FRAGMENT TEKSTU:
________________

Cieszy się ze współpracy z Miastem, które jego zdaniem na tym korzysta. O tym, dlaczego Poznań nazywany jest tęczową stolicą Polski i dlaczego jego mieszkańcy są bardziej tęczowi niż brunatni rozmawiam z Arkiem Klukiem, społecznikiem, gejem aktywistą i prezesem Stowarzyszenia Grupa Stonewall. Już w sobotę w Poznaniu Marsz Równości.
Marek Jerzak: Co czujesz, jak ktoś cię nazywa „pedałem”?
Arek Kluk: Zależy jakie ma intencje, bo my sami na siebie mówimy „pedały”. Ja też od kilku lat staram się to słowo odczarowywać. Stąd też ten baner „Pedały z Kobietami”, który był stworzony m. in. przeze mnie na manifę w 2018 roku. To jest tak jak z niemieckim słowem „schwul” albo słowem „queer”. Kiedyś obydwa miały negatywne konotacje i były używane przez naszych przeciwników. Z czasem zostały przejęte i zaczęły być dobrze kojarzone. Tak samo zamierzam działać ze słowem „pedał” właśnie. Chodzi o to, by wyciągać broń z ręki naszych przeciwników. Nie ma lepszych sposobów. Nie wymarzę tego słowa ze słownika, który funkcjonuje mniej lub bardziej oficjalnie. Lepiej sprawiać, by przestawało mieć negatywną moc.
M.J.: A ludzie, których spotykasz w Poznaniu, używając słowa „pedał”, mówią to częściej w kontekście pozytywnym czy raczej negatywnym?
A.K.: Ja zdecydowanie przez moją bańkę, w której żyję i przez to, w jakim środowisku się poruszam, częściej sformułowanie to słyszę w kontekście pozytywnym niż negatywnym. Nie pamiętam, kiedy ostatnio usłyszałem za sobą słowo „pedał” chociażby na ulicy.
M.J.: A w Poznaniu jesteś przecież w pewnym stopniu osobą rozpoznawalną.
A.K.: Zgadza się. Chodzę ze swoim chłopakiem za rękę po ulicy, więc generalnie spodziewałbym się, że często będzie padać za mną „pedał”. To jednak się nie dzieje.
M.J.: W momencie, kiedy organizowałeś swój pierwszy marsz, nie obawiałeś się tego, że staniesz się bardzo rozpoznawalny, co może później utrudnić ci życie?

________________

DOSTARCZONE DANE:

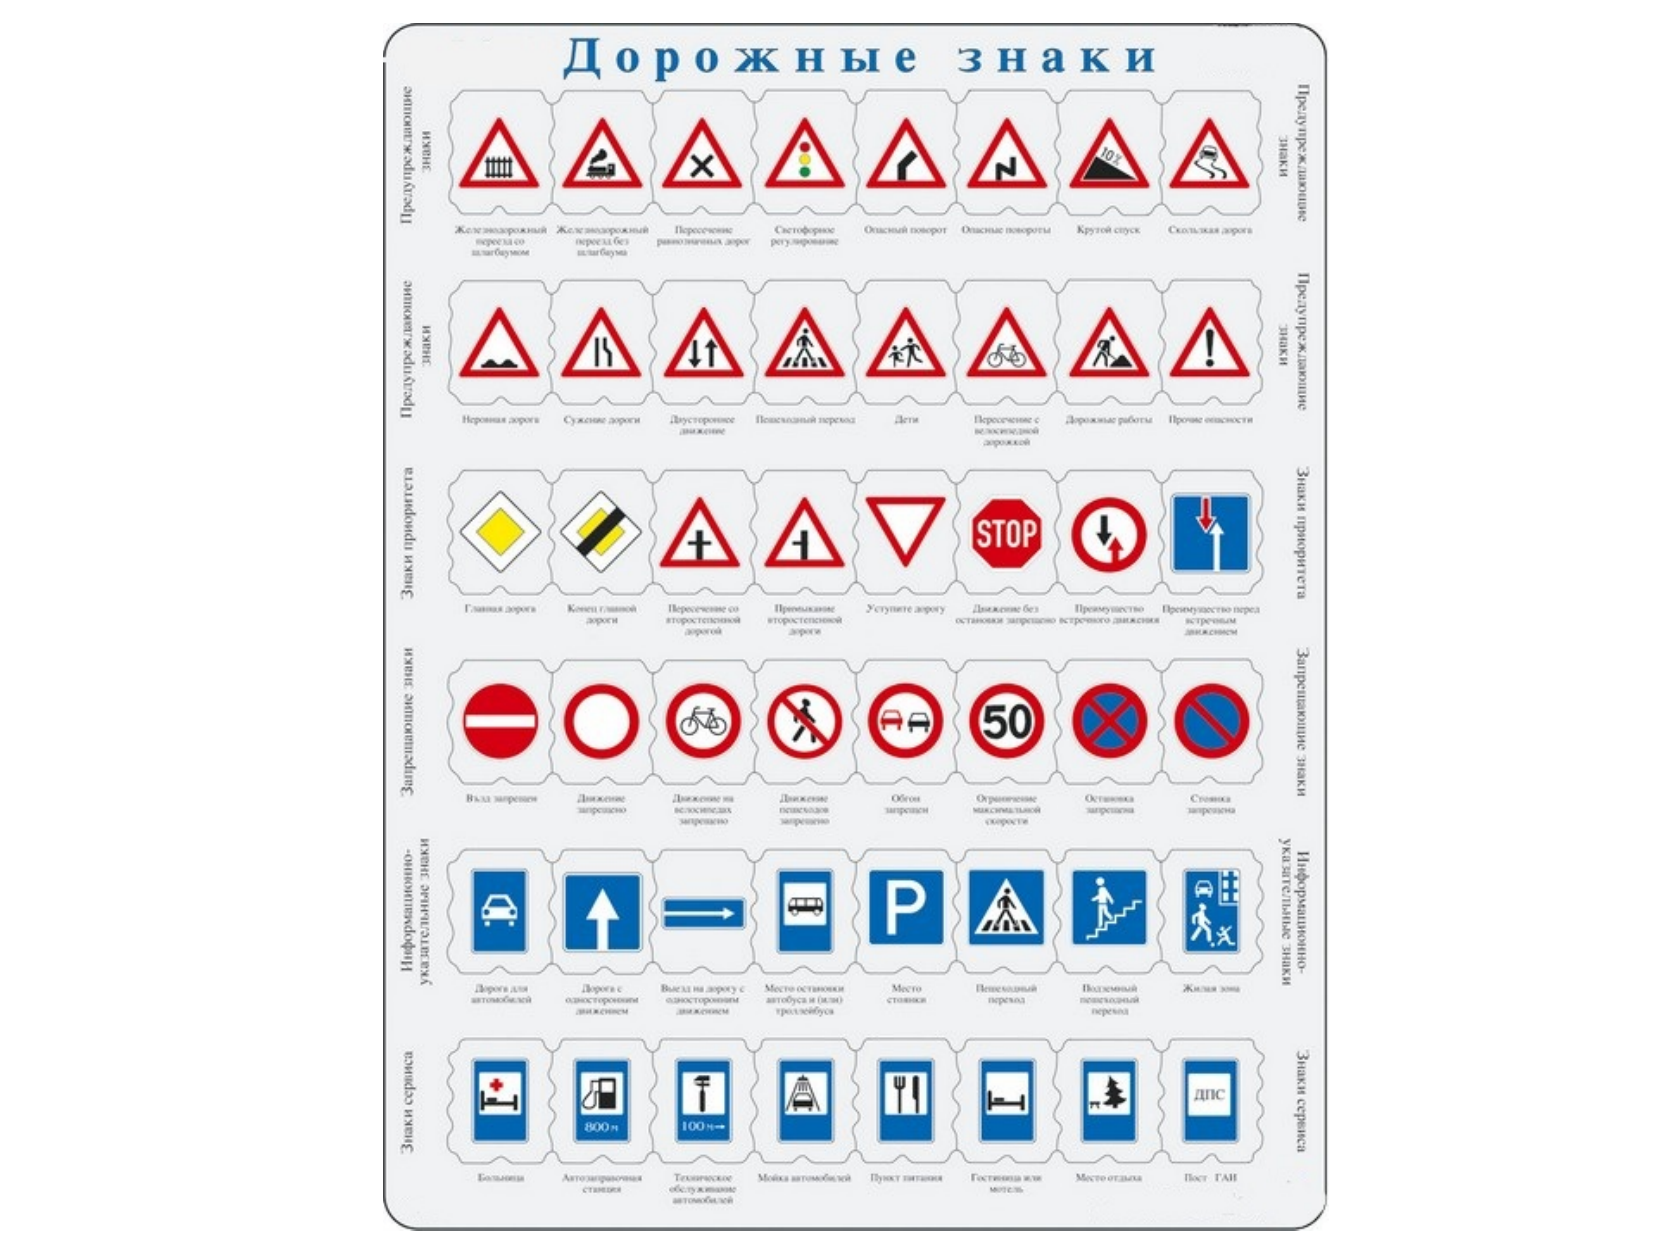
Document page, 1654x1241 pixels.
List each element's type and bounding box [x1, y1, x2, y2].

________________

CEL 1:
Przepisz fragment wywiadu z Arkiem Klukiem: zacznij od słów „A.K.: Ja zdecydowanie”, a zakończ po słowach „chociażby na ulicy.”.
CEL 2:
Odpowiedz krótko na podstawie wywiadu z Arkiem Klukiem:
(a) Prezesem jakiego stowarzyszenia jest Arek Kluk?
(b) Na jakie wydarzenie i w którym roku powstał baner „Pedały z Kobietami”?
(c) Z kim Arek Kluk chodzi za rękę po ulicy?
CEL 3:
Napisz dalszy ciąg wywiadu z Arkiem Klukiem, zaczynając zaraz po ostatnim zdaniu.

WYNIK ĆWICZENIA 1:
A.K.: Ja zdecydowanie przez moją bańkę, w której żyję i przez to, w jakim środowisku się poruszam, częściej sformułowanie to słyszę w kontekście pozytywnym niż negatywnym. Nie pamiętam, kiedy ostatnio usłyszałem za sobą słowo „pedał” chociażby na ulicy.

WYNIK ĆWICZENIA 2:
(a) Stowarzyszenia Grupa Stonewall.
(b) Na manifę w 2018 roku.
(c) Ze swoim chłopakiem.

WYNIK ĆWICZENIA 3:
A.K.: Wiesz co, nigdy o tym nie myślałem w ten sposób. Wydaje mi się, że jeżeli chodzi o aktywistów, to wszyscy mamy to z tyłu głowy, że jak się już podejmujemy działania aktywistycznego, to jest to nieodłączna rzecz. Chodzi o ryzyko, że staniemy się bardziej rozpoznawalni i przypisani już do danej grupy. To jest tak jak z polityką. Jak ktoś wchodzi w politykę, to też już wie, że straci anonimowość. Jak podejmowaliśmy decyzję o założeniu grupy Stonewall, to nigdy nie mieliśmy i ja osobiście nie miałem strachu przed tym. Z tym trzeba po prostu żyć.
M.J.: Ale jednak marsz organizujesz w Poznaniu, a nie w Białymstoku, gdzie może, jak wskazuje historia, byłoby trudniej.
A.K.: No tak. Tutaj osiedliłem się, by studiować i to miasto mi się spodobało, to miasto pokochałem. To, co się wydarzyło w tym mieście w kontekście organizacji marszów i pride’ów jest oczywiście wynikiem tego, że jesteśmy w Poznaniu i działamy właśnie z tym miastem. Nie wiem, jakby było w innym miejscu w Polsce, gdyby zastosować podobne mechanizmy i podobne działania, na przykład w takim Białymstoku.
M.J.: Mówią, że Poznań jest tęczową stolicą Polski. Czy tak jest naprawdę? Z czego to wynika?
A.K.: To wynika w sumie z łatki, którą ludzie nam przypięli. To nie my wymyśliliśmy ten slogan, lecz są to opinie, które do miasta przylgnęły po pierwszych latach działalności grupy Stonewall. To wszystko, co się wydarzyło w tym mieście, wygenerowało ten slogan „Tęczowa Stolica Polski”.
M.J.: A co się wydarzyło?
A.K.: Pierwszy urzędujący prezydent miasta biorący udział w Marszu Równości. Pierwsze ulice w Polsce udekorowane tęczowymi flagami, pierwsze tramwaje udekorowane tęczowymi chorągiewkami. Dużo tych elementów było po raz pierwszy. Oczywiście my tego też nie wymyśliliśmy od zera. Są to rzeczy, które dzieją się w wielu innych krajach i my to po prostu przenieśliśmy na nasz polski rynek. Poszliśmy odważnie ich śladem. Udało się.
M.J.: Powiedz mi, tak z punktu widzenia przeciętnego poznaniaka, czyli w większości osób heteroseksualnych. Po co mieliby oni przyjść na sobotni marsz?
A.K.: Żeby zobaczyć, jak wygląda uśmiechnięta, szczęśliwa, radosna Polska. Taka, która jest otwarta na wszystkich. W sobotę zobaczą radosny Poznań. Zobaczą miasto, które nie wyklucza, lecz zaprasza.
M.J.: Wiele osób ci powie, że oni nie chcą widzieć nagich mężczyzn albo dziwnie poprzebieranych osób.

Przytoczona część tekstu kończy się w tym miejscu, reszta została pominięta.